* YOUR OBJECTIVE *
For every line in the records that has the word "нахождения", make a copy.

------ RECORDS PROVIDED ------

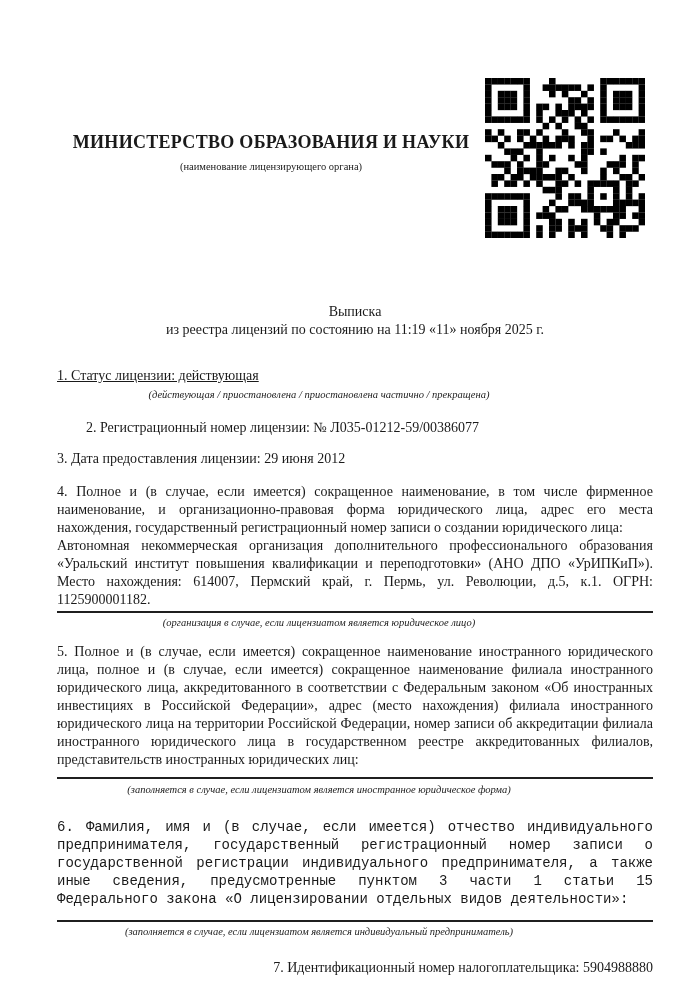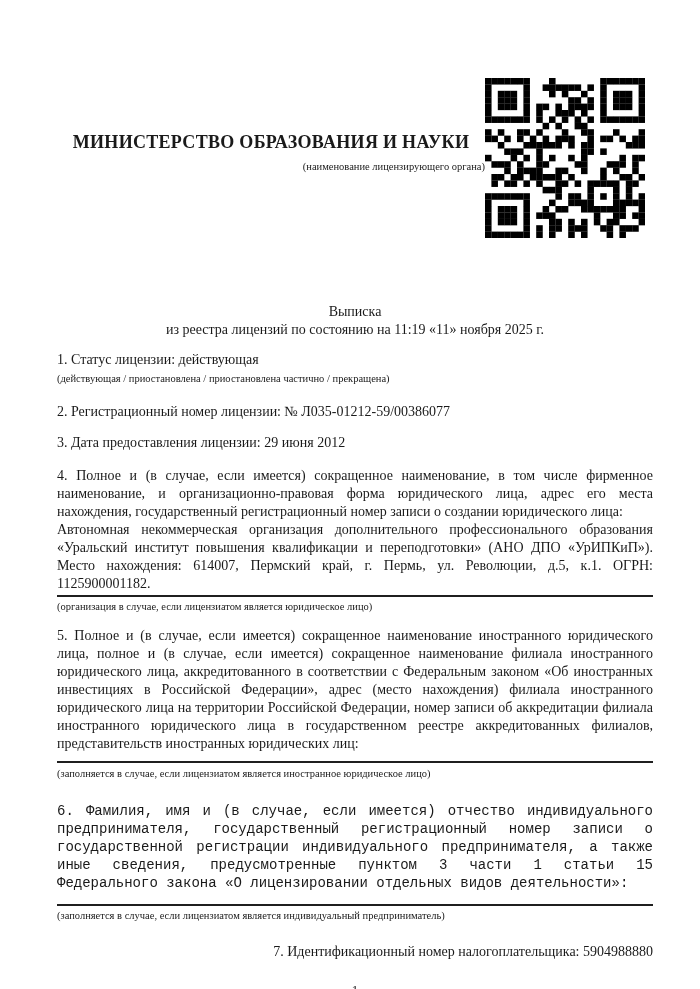--- a/index.html
+++ b/index.html
@@ -13,36 +13,36 @@
     position:relative;
     width:684px;height:989px;
     box-sizing:border-box;
     padding:78px 31px 0 57px;
     background:#ffffff;
     overflow:hidden;
   }
   .header-row{display:flex;align-items:flex-start;}
   .org-block{flex:1;text-align:center;padding-top:50px;}
   .org-title{font-size:18px;font-weight:bold;line-height:28px;letter-spacing:.3px;}
-  .org-caption{font-size:10.5px;margin-top:5px;text-align:right;}
+  .org-caption{font-size:10.5px;margin-top:5px;}
   .qr-box{width:160px;height:160px;margin-left:auto;margin-right:8px;flex:0 0 auto;}
   .qr-box svg{display:block;width:160px;height:160px;}
 
   .doc-title{margin-top:65px;text-align:center;font-size:14px;line-height:18px;font-family:Liberation Serif, serif;}
 
   .item{font-size:14px;line-height:18px;}
   .just{text-align:justify;text-align-last:left;}
   .caption-row{
-    font-size:10.5px;line-height:13px;
-    padding-right:72px;margin-top:3px;
+    text-align:center;font-size:10.5px;line-height:13px;
+    padding-right:72px;margin-top:3px;font-style:italic;
   }
   .rule{border-top:2px solid #1f1f1f;height:0;}
 
-  .m-item1{margin-top:12px;}
-  .m-item2{margin-top:18px;}
+  .m-item1{margin-top:28px;text-decoration:underline;}
+  .m-item2{margin-top:18px;margin-left:29px;}
   .m-item3{margin-top:13px;}
   .m-item4{margin-top:15px;}
   .m-rule4{margin-top:2px;}
   .m-item5{margin-top:14px;}
   .m-rule5{margin-top:8px;}
   .m-cap5{margin-top:4px;}
   .m-item6{margin-top:22px;font-family:Liberation Mono, monospace;}
   .m-rule6{margin-top:12px;}
   .m-item7{margin-top:21px;text-align:right;}
   .page-num{margin-top:21px;text-align:center;font-size:13px;line-height:16px;}
@@ -384,21 +384,21 @@
 
   <div class="item m-item3">3. Дата предоставления лицензии: 29 июня 2012</div>
 
   <div class="item just m-item4">4. Полное и (в случае, если имеется) сокращенное наименование, в том числе фирменное наименование, и организационно-правовая форма юридического лица, адрес его места нахождения, государственный регистрационный номер записи о создании юридического лица:</div>
   <div class="item just">Автономная некоммерческая организация дополнительного профессионального образования «Уральский институт повышения квалификации и переподготовки» (АНО ДПО «УрИПКиП»). Место нахождения: 614007, Пермский край, г. Пермь, ул. Революции, д.5, к.1. ОГРН: 1125900001182.</div>
   <div class="rule m-rule4"></div>
   <div class="caption-row">(организация в случае, если лицензиатом является юридическое лицо)</div>
 
   <div class="item just m-item5">5. Полное и (в случае, если имеется) сокращенное наименование иностранного юридического лица, полное и (в случае, если имеется) сокращенное наименование филиала иностранного юридического лица, аккредитованного в соответствии с Федеральным законом «Об иностранных инвестициях в Российской Федерации», адрес (место нахождения) филиала иностранного юридического лица на территории Российской Федерации, номер записи об аккредитации филиала иностранного юридического лица в государственном реестре аккредитованных филиалов, представительств иностранных юридических лиц:</div>
   <div class="rule m-rule5"></div>
-  <div class="caption-row m-cap5">(заполняется в случае, если лицензиатом является иностранное юридическое лицо)</div>
+  <div class="caption-row m-cap5">(заполняется в случае, если лицензиатом является иностранное юридическое форма)</div>
 
   <div class="item just m-item6">6. Фамилия, имя и (в случае, если имеется) отчество индивидуального предпринимателя, государственный регистрационный номер записи о государственной регистрации индивидуального предпринимателя, а также иные сведения, предусмотренные пунктом 3 части 1 статьи 15 Федерального закона «О лицензировании отдельных видов деятельности»:</div>
   <div class="rule m-rule6"></div>
   <div class="caption-row">(заполняется в случае, если лицензиатом является индивидуальный предприниматель)</div>
 
   <div class="item m-item7">7. Идентификационный номер налогоплательщика: 5904988880</div>
 
   <div class="page-num">1</div>
 
 </div>

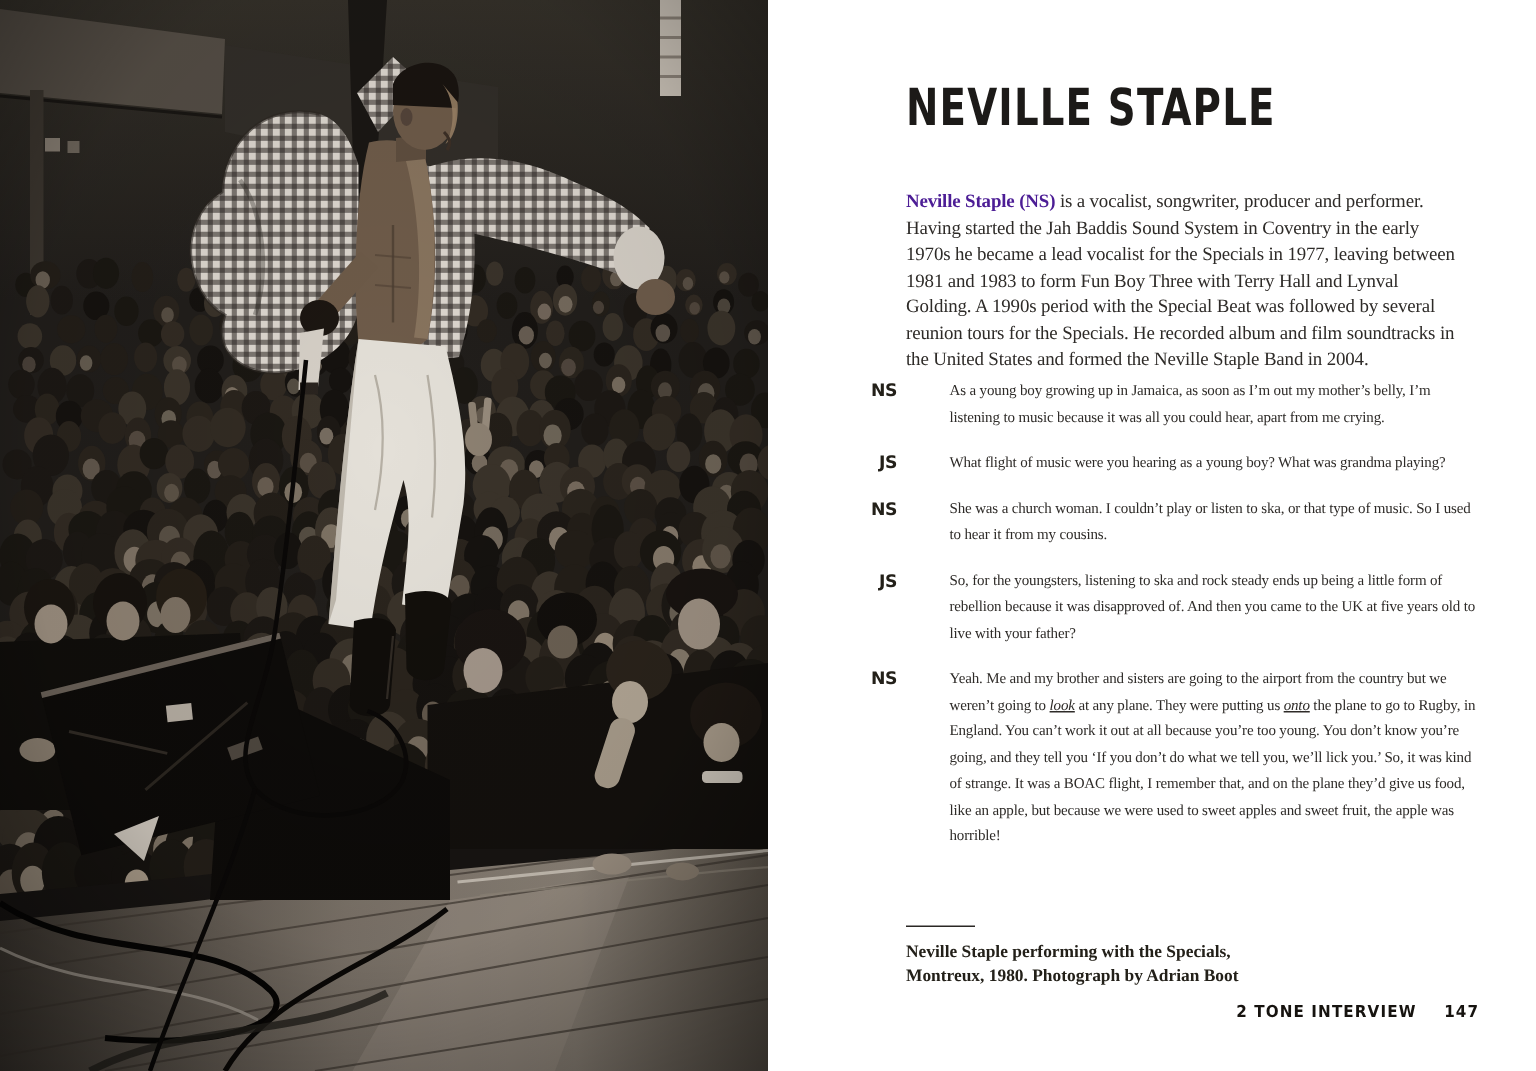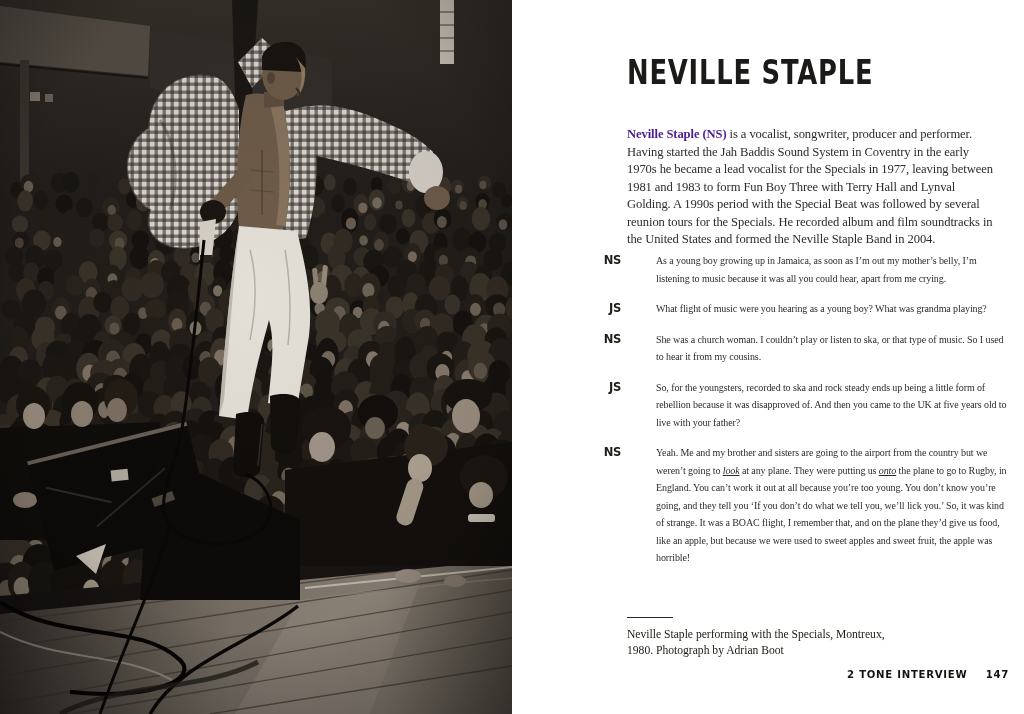--- a/index.html
+++ b/index.html
@@ -3,21 +3,21 @@
 <meta charset="utf-8">
 <style>
   html,body{margin:0;padding:0;}
   body{
     width:1024px;height:714px;position:relative;background:#ffffff;
     font-family:"Liberation Serif", serif;color:#2e2b28;overflow:hidden;
   }
   .spread{position:absolute;inset:0;}
   .photo{position:absolute;left:0;top:0;width:512px;height:714px;margin:0;}
   .photo svg{display:block;width:100%;height:100%;}
-  .page-right{position:absolute;left:627px;top:0;width:382px;height:524px;}
+  .page-right{position:absolute;left:604px;top:0;width:382px;height:524px;}
   .page-title{
     position:absolute;top:53px;left:0;margin:0;
     font-family:"DejaVu Sans", sans-serif;font-weight:900;font-size:34px;line-height:38px;
     letter-spacing:1px;color:#1c1a18;white-space:nowrap;
     transform:scaleX(0.76);transform-origin:0 0;
   }
   .intro{
     position:absolute;top:126px;left:0;width:374px;margin:0;
     font-size:12.6px;line-height:17.5px;letter-spacing:-0.1px;text-align:left;
   }
@@ -27,21 +27,21 @@
   .qa .speaker{
     width:24px;flex:0 0 24px;text-align:right;margin-right:6px;
     font-family:"DejaVu Sans", sans-serif;font-weight:bold;font-size:11.5px;line-height:17.5px;
     color:#232019;letter-spacing:-0.3px;
   }
   .qa .qtext{flex:1;margin:0;font-size:10px;line-height:17.5px;letter-spacing:-0.1px;}
   .qa .qtext em{font-style:italic;text-decoration:underline;}
   .caption-block{position:absolute;top:617px;left:0;width:262px;}
   .caption-rule{border:none;border-top:1.5px solid #2a2724;width:46px;margin:0 0 9px 0;}
   .caption{
-    margin:0;font-weight:normal;font-size:11.6px;line-height:15.5px;color:#232019;
+    margin:0;font-weight:bold;font-size:11.6px;line-height:15.5px;color:#232019;
   }
   .page-footer{
     position:absolute;top:668px;right:0;display:flex;justify-content:flex-end;align-items:baseline;gap:20px;
     font-family:"DejaVu Sans", sans-serif;font-weight:bold;font-size:11px;letter-spacing:0.8px;color:#16130f;
     transform:scaleX(0.92);transform-origin:100% 0;
   }
 </style>
 </head>
 <body>
 
@@ -907,21 +907,21 @@
       <div class="qa">
         <span class="speaker">JS</span>
         <p class="qtext">What flight of music were you hearing as a young boy? What was grandma playing?</p>
       </div>
       <div class="qa">
         <span class="speaker">NS</span>
         <p class="qtext">She was a church woman. I couldn’t play or listen to ska, or that type of music. So I used to hear it from my cousins.</p>
       </div>
       <div class="qa">
         <span class="speaker">JS</span>
-        <p class="qtext">So, for the youngsters, recorded to ska and rock steady ends up being a little form of rebellion because it was disapproved of. And then you came to the UK at five years old to live with your father?</p>
+        <p class="qtext">So, for the youngsters, listening to ska and rock steady ends up being a little form of rebellion because it was disapproved of. And then you came to the UK at five years old to live with your father?</p>
       </div>
       <div class="qa">
         <span class="speaker">NS</span>
         <p class="qtext"><span>Yeah. Me and my brother and sisters are going to the airport from the country but we weren’t going to </span><em>look</em><span> at any plane. They were putting us </span><em>onto</em><span> the plane to go to Rugby, in England. You can’t work it out at all because you’re too young. You don’t know you’re going, and they tell you ‘If you don’t do what we tell you, we’ll lick you.’ So, it was kind of strange. It was a BOAC flight, I remember that, and on the plane they’d give us food, like an apple, but because we were used to sweet apples and sweet fruit, the apple was horrible!</span></p>
       </div>
     </section>
 
     <div class="caption-block">
       <hr class="caption-rule">
       <p class="caption">Neville Staple performing with the Specials, Montreux, 1980. Photograph by Adrian Boot</p>

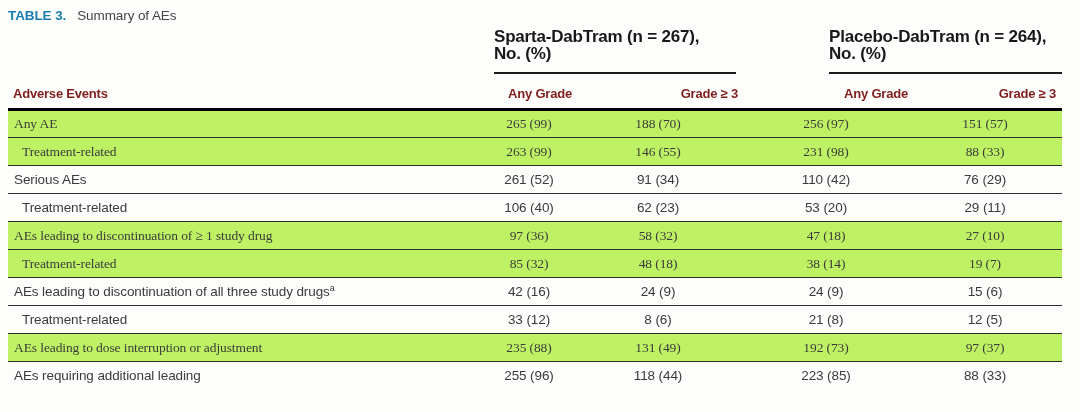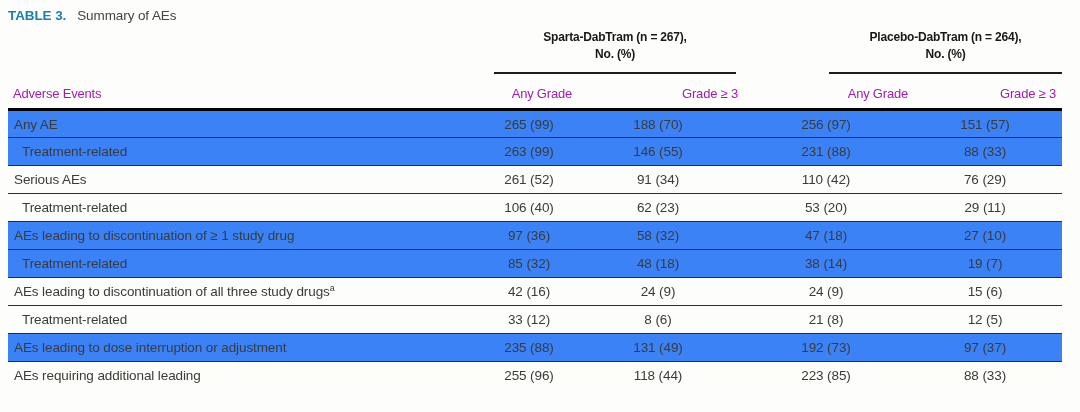--- a/index.html
+++ b/index.html
@@ -31,48 +31,48 @@
   col.c1 { width: 478px; }
   col.c2 { width: 92px; }
   col.c3 { width: 166px; }
   col.c4 { width: 170px; }
   col.c5 { width: 148px; }
 
   
   tr.group-row td, tr.group-row th { vertical-align: top; padding-top: 3px; }
   .group-head {
     font-weight: bold;
-    font-size: 12px;
+    font-size: 17px;
     line-height: 16.5px;
-    text-align: center;
+    text-align: left;
     color: #181818;
     letter-spacing: -0.2px;
     border-bottom: 2px solid #1c1c1c;
     padding-bottom: 10px;
   }
   .group-head.g0 { width: 242px; margin: 0 auto; }
   .group-head.g1 { width: 233px; margin-left: auto; }
 
   
   tr.colheads { border-bottom: 3px solid #000; }
   tr.colheads th {
     font-size: 13px;
-    font-weight: normal;
-    color: #a21caf;
+    font-weight: bold;
+    color: #7f1d1d;
     letter-spacing: -0.2px;
     text-align: right;
     vertical-align: bottom;
     padding: 12px 6px 7px 0;
   }
   tr.colheads th.rowhead { text-align: left; padding-left: 5px; }
 
   
   tbody tr { height: 28px; border-bottom: 1.5px solid #2e2e2e; }
   tbody tr:last-child { border-bottom: none; }
-  tbody tr.shaded { background: #3b82f6; }
+  tbody tr.shaded { background: #bef264; font-family: Liberation Serif, serif; }
   tbody td {
     font-size: 13.5px;
     color: #3b3b3b;
     letter-spacing: -0.1px;
     vertical-align: middle;
   }
   td.label { text-align: left; padding-left: 6px; }
   tr.indent td.label { padding-left: 14px; }
   td.val { text-align: center; padding-right: 6px; }
   td.label sup { font-size: 9px; vertical-align: super; line-height: 0; }
@@ -123,21 +123,21 @@
           <td class="label"><span>Any AE</span></td>
           <td class="val">265 (99)</td>
           <td class="val">188 (70)</td>
           <td class="val">256 (97)</td>
           <td class="val">151 (57)</td>
         </tr>
         <tr class="shaded indent">
           <td class="label"><span>Treatment-related</span></td>
           <td class="val">263 (99)</td>
           <td class="val">146 (55)</td>
-          <td class="val">231 (88)</td>
+          <td class="val">231 (98)</td>
           <td class="val">88 (33)</td>
         </tr>
         <tr>
           <td class="label"><span>Serious AEs</span></td>
           <td class="val">261 (52)</td>
           <td class="val">91 (34)</td>
           <td class="val">110 (42)</td>
           <td class="val">76 (29)</td>
         </tr>
         <tr class="indent">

------

* REPLY *
   <div class="item just m-item4">4. Полное и (в случае, если имеется) сокращенное наименование, в том числе фирменное наименование, и организационно-правовая форма юридического лица, адрес его места нахождения, государственный регистрационный номер записи о создании юридического лица:</div>
   <div class="item just">Автономная некоммерческая организация дополнительного профессионального образования «Уральский институт повышения квалификации и переподготовки» (АНО ДПО «УрИПКиП»). Место нахождения: 614007, Пермский край, г. Пермь, ул. Революции, д.5, к.1. ОГРН: 1125900001182.</div>
   <div class="item just m-item5">5. Полное и (в случае, если имеется) сокращенное наименование иностранного юридического лица, полное и (в случае, если имеется) сокращенное наименование филиала иностранного юридического лица, аккредитованного в соответствии с Федеральным законом «Об иностранных инвестициях в Российской Федерации», адрес (место нахождения) филиала иностранного юридического лица на территории Российской Федерации, номер записи об аккредитации филиала иностранного юридического лица в государственном реестре аккредитованных филиалов, представительств иностранных юридических лиц:</div>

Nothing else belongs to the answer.